Using IMU and camera, implement a lightweight SLAM or VIO package (like RTAB-Map or a scaled-down ORB-SLAM) to fuse camera and IMU data. Use the ROS 2 Nav2 stack to command the vehicle to drive to arbitrary coordinates in its mapped environment.

Program the car to identify, lock onto, and physically intercept a moving target (e.g., another RC car, a rolling ball, or a person walking). Use classical computer vision (optical flow) or a lightweight object detector to find the target. Pass the bounding box data into an Extended Kalman Filter (EKF) to estimate the target's velocity and trajectory. Finally, use a pure pursuit algorithm to generate steering commands to intercept it.
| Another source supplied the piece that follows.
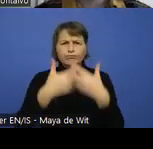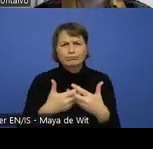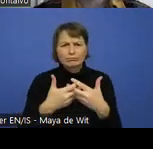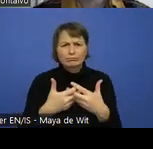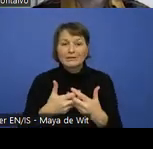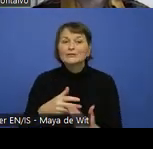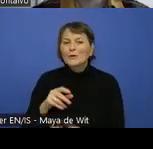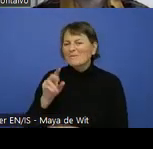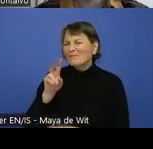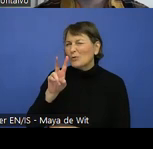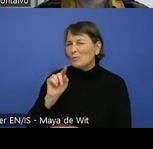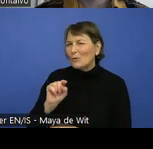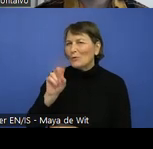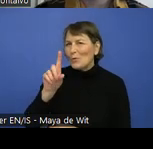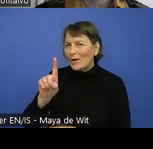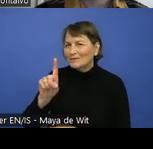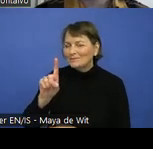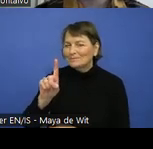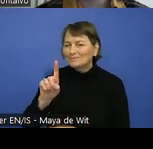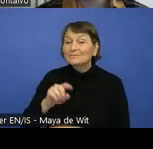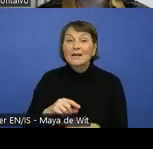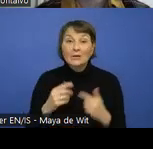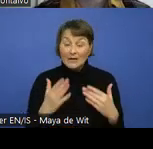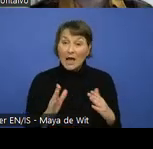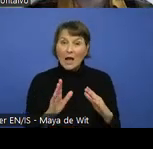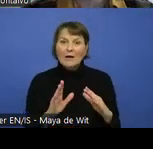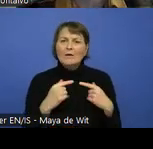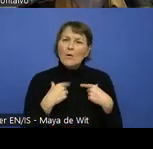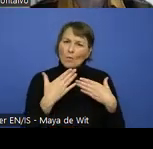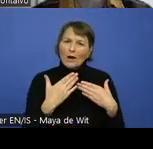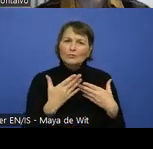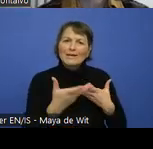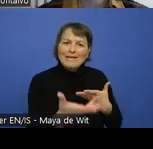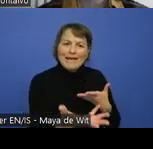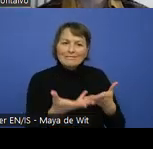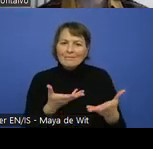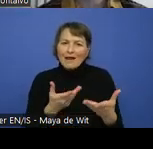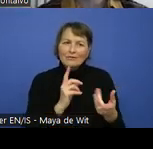Because we start focusing now on interaction design, basically different ways of interaction that different people use.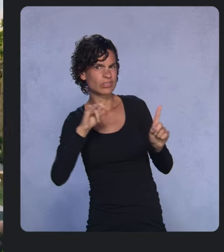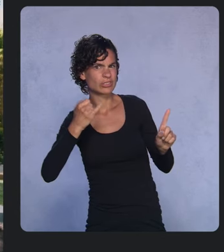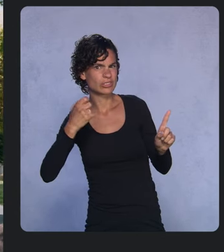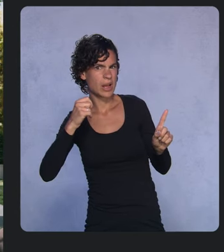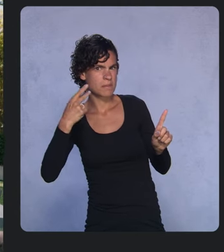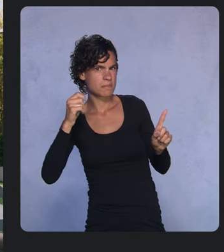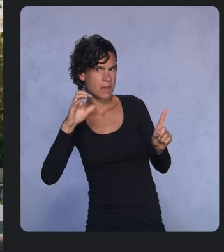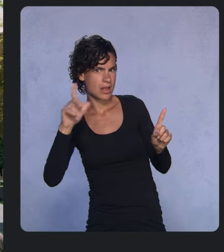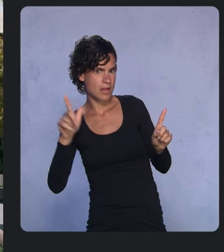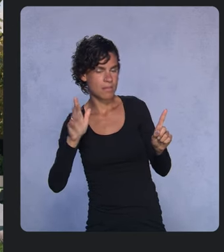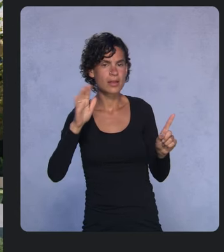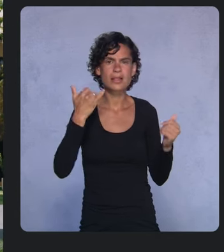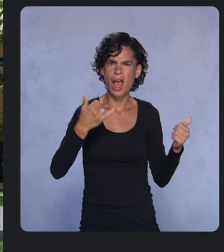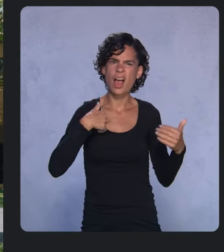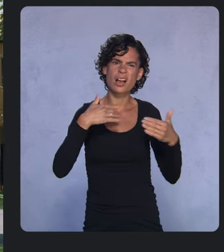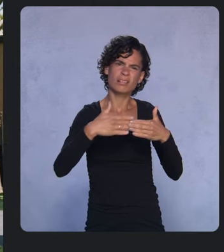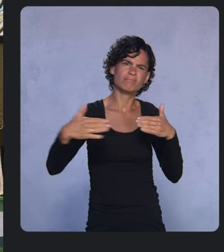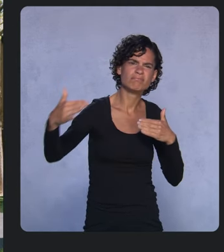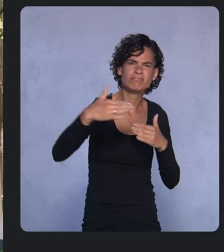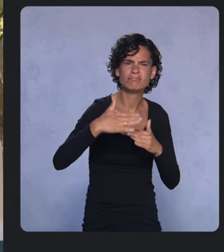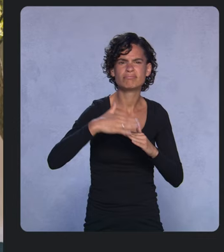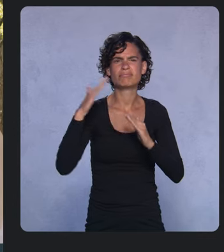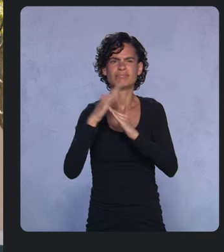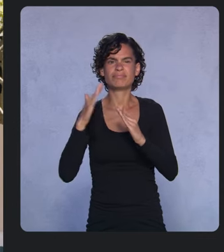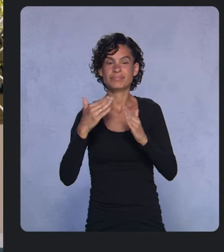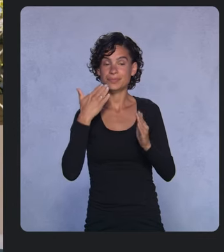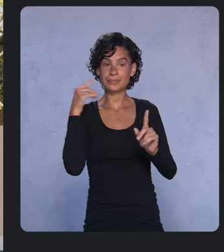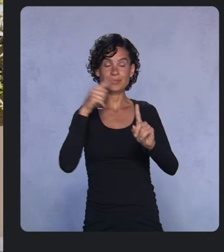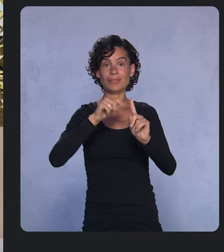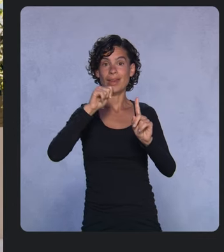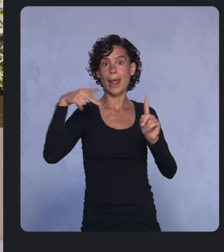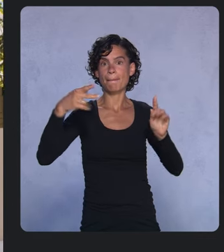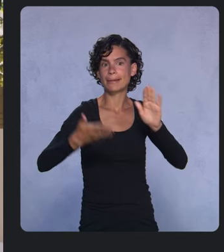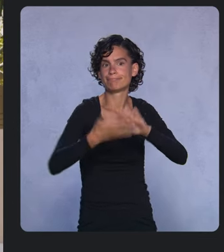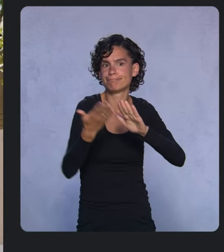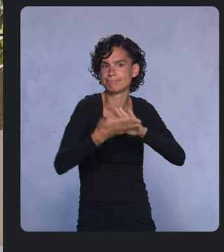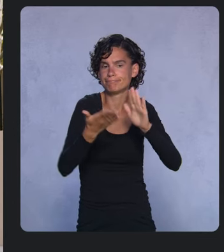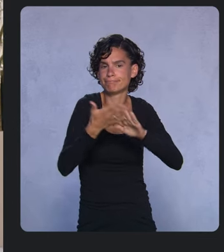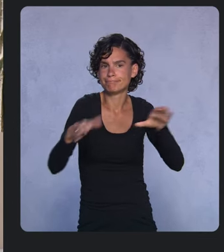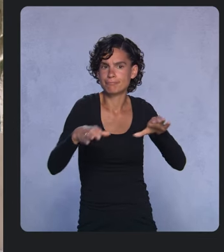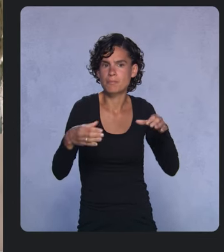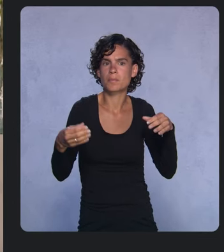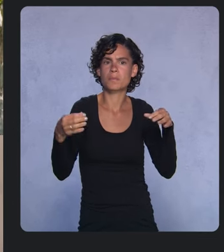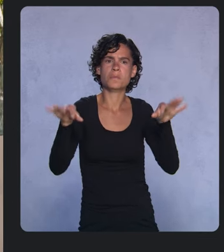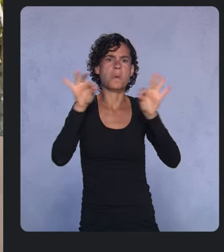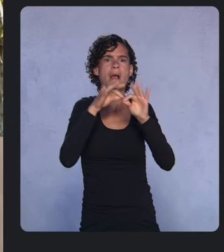We know that your app performance matters. We’re launching Jetpack Macrobenchmark to capture large interactions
Stack: C++, ROS 2, OpenCV, OpenVINS, Nav2, EKF

Concepts: Sensor fusion, applied linear algebra, predictive modeling, real-time control

Architecture:

  • _localization: VIO, EKF, odometry, TF (OpenVINS)
  • _perception: Target detection from images (OpenCV)
  • _tracking: Target state estimatation (EKF)
  • _control: Pure pursuit, PID controller
  • _navigation: Decides where the vehicle should go (/nav/path + /nav/goal)

Stage 1: Naive point-to-path EKF target estimate → generate short /nav/path → pure pursuit.

Stage 2: Tracking pose generator EKF target estimate → compute following pose → generate straight/simple path → pure pursuit.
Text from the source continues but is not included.